Ronda was so far ahead of the field that she didn’t really need to do much, it seems.
It was curious when Joe Rogan would hype her on his podcast as the best striker in the game, and in promotional material as a once in human history type of athlete. It was typical Zuffa hyperbole, of course, but it made sense. We spoke of Rousey’s dominance not just in MMA but in sport as a whole. She wasn’t just as dominant as Jon Jones … she was as dominant as Serena Williams and Tiger Woods. When all is said and done the lead up to the fight Rousey’s failings and distractions will be the story that gets relied upon to tell the tale, especially if she comes back to reclaim her throne.

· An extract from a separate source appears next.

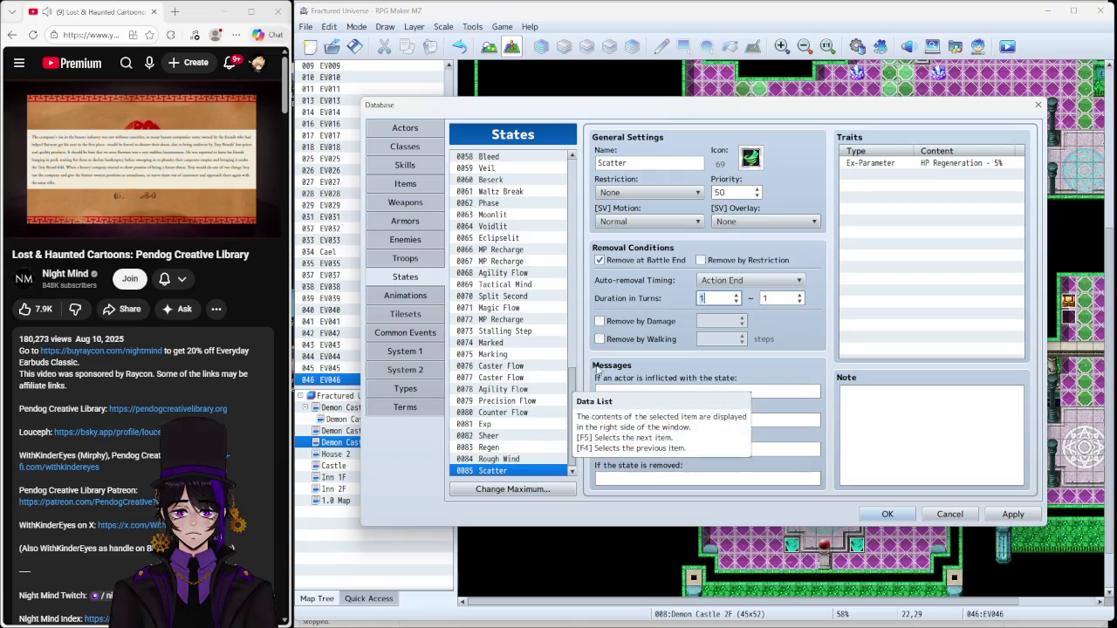
{"action": "left_click", "coordinate": [508, 447]}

Ultimately this is a tale of the fall of Ronda Rousey, not the rise of Holly Holm. It’s unfair, too, because Holm fought the perfect fight on the biggest stage of her career.
Much like Buster Douglas’s upset of Tyson was more about the fall from grace of the former champion and not the perfect performance from the challenger we need to give credit where credit is due to “The Preacher’s Daughter.” She fought the perfect fight and while she might not be able to beat Rousey twice … she just needed to do it once. Holly Holm came in and fought the absolute perfect fight against Rousey. She came in with a game plan, maintaining distance and taking advantage of Ronda Rousey’s undeveloped boxing game to light her up. The one thing that was noticeable throughout the opening round was that Holm had a game plan developed over a long period of time beforehand. One only has to read Jack Slack’s deconstruction of ending Rousey’s reign to realize that similar minds were brewing in Albuquerque, New Mexico, in the run up to the fight.
Holm maintained her composure, developed over years of fighting at the highest level, and kept to the plan they worked hard. Rousey’s cardio, largely untested over a career of quick finishes, came back to haunt her as Holm outworked her into exhaustion before the head kick knockout with ease. Everything that Ronda had been able to cover up with elite athleticism over the years came back to haunt her against someone who did everything perfectly inside the cage to stifle her.
Where Ronda goes from here will determine her ultimate legacy in MMA. She could do what Gina Carano did and abandon MMA entirely for the world of movies, an easier life on the body. She most likely has an immediate rematch waiting to happen, of course, and UFC 200 would be the perfect place for it. But that is for tomorrow.
Tonight … tonight we saw something profoundly historical.